Each rule will usually take some form of configuuration. This configuration will be read from a YAML, JSON, etc file and the system automatically parses it into the configuration class you specify based on the @CScannerParameter annotations you specify. For example:

class S3PublicReadProhibitedRuleConfiguration {
    public final boolean scanContents;

    public S3PublicReadProhibitedRuleConfiguration(
        @CScannerParameter(
            value = "scanContents",
            defaultSupplier = FalseSupplier.class,
            description = "Scan bucket contents"
        )
        boolean scanContents
    ) {
        this.scanContents = scanContents;  
    }
}

Writing a connection interface

Now, if you look at this class you can see that it needs an S3Connection. This is an interface that will let you retrieve the actual S3 client.
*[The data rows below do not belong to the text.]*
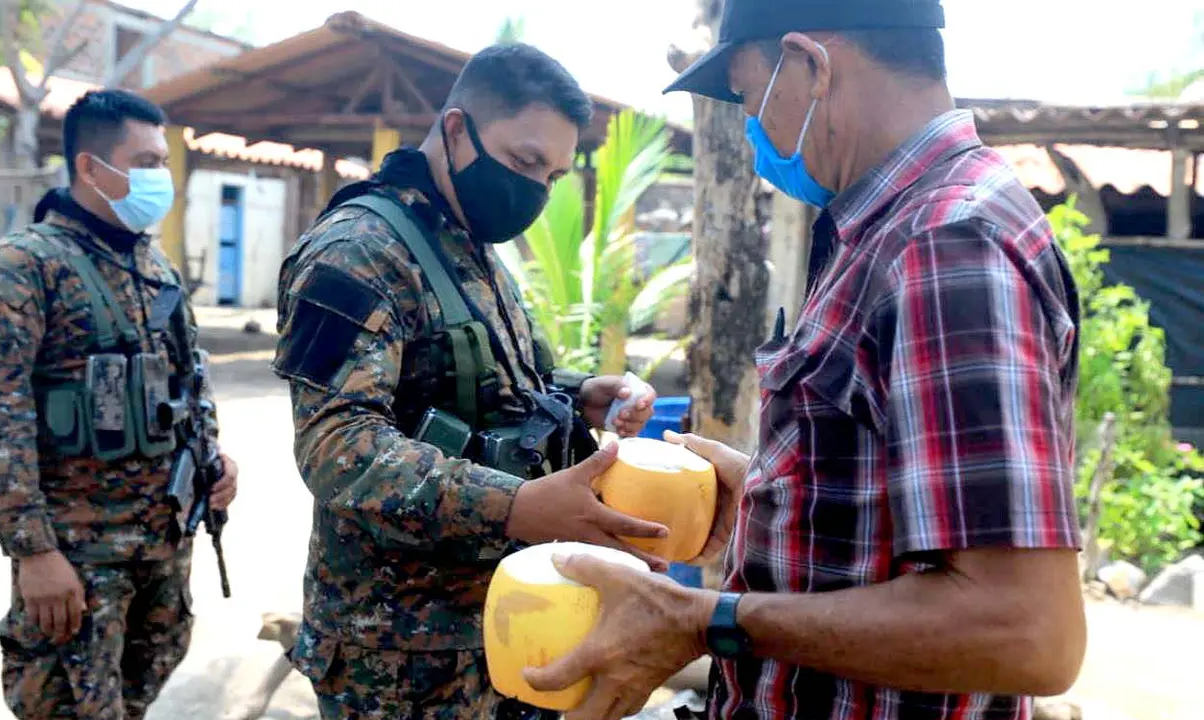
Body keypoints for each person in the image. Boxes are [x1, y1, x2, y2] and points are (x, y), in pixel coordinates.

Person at [521, 1, 1089, 719]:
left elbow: (1025, 632)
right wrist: (773, 498)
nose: (753, 129)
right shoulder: (885, 228)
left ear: (811, 66)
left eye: (749, 96)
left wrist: (707, 619)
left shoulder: (945, 245)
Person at [271, 43, 665, 719]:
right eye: (524, 162)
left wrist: (577, 395)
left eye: (554, 175)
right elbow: (337, 446)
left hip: (500, 621)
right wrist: (514, 503)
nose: (537, 191)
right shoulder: (358, 250)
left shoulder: (468, 244)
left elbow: (480, 384)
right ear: (456, 130)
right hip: (397, 653)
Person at [0, 89, 239, 720]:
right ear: (89, 167)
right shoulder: (19, 270)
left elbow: (188, 380)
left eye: (163, 161)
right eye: (145, 161)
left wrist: (212, 459)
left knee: (142, 684)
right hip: (77, 558)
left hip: (162, 545)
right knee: (65, 704)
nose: (160, 177)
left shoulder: (154, 268)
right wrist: (33, 550)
public interface S3Connection extends CloudProviderConnection {
    AmazonS3 getS3Client();
}

This connection will be injected to the evaluate call for each connection that needs to be checked. Keep in mind though that some implementations may be more complicated as the cloud resource may be, for example, bound to a region that you need to handle.

Writing a rule builder

In order for the system to be able to construct the rule with the appropriate parameters, you will also need a rule builder like so:

public class MyS3RuleBuilder implements RuleBuilder<S3PublicReadProhibitedRule, S3Connection, S3PublicReadProhibitedRuleConfiguration> {
    @Override
    public String getType() {
        return S3PublicReadProhibitedRule.RULE;
    }

    @Override
    public Class<S3Connection> getConnectionType() {
        return S3Connection.class;
    }

    @Override
    public Class<CONFIGURATIONTYPE> getConfigurationType() {
        return S3PublicReadProhibitedRuleConfiguration.class;
    }

    @Override
    public MyS3Rule create(S3PublicReadProhibitedRuleConfiguration options) {
        //Create the rule instance here
    }
}

Writing a plugin

Finally you will need to write a plugin to load the rule. This is quite simple:

public class MyS3Plugin implements Plugin {
    @Override
    public List<RuleBuilder<?, ?, ?>> getSupportedRules() {
        //noinspection unchecked
        return Arrays.asList(
            new MyS3RuleBuilder()
        );
    }
}

The plugin will need to be added to the CLI module as there is no automatic plugin discovery at this time.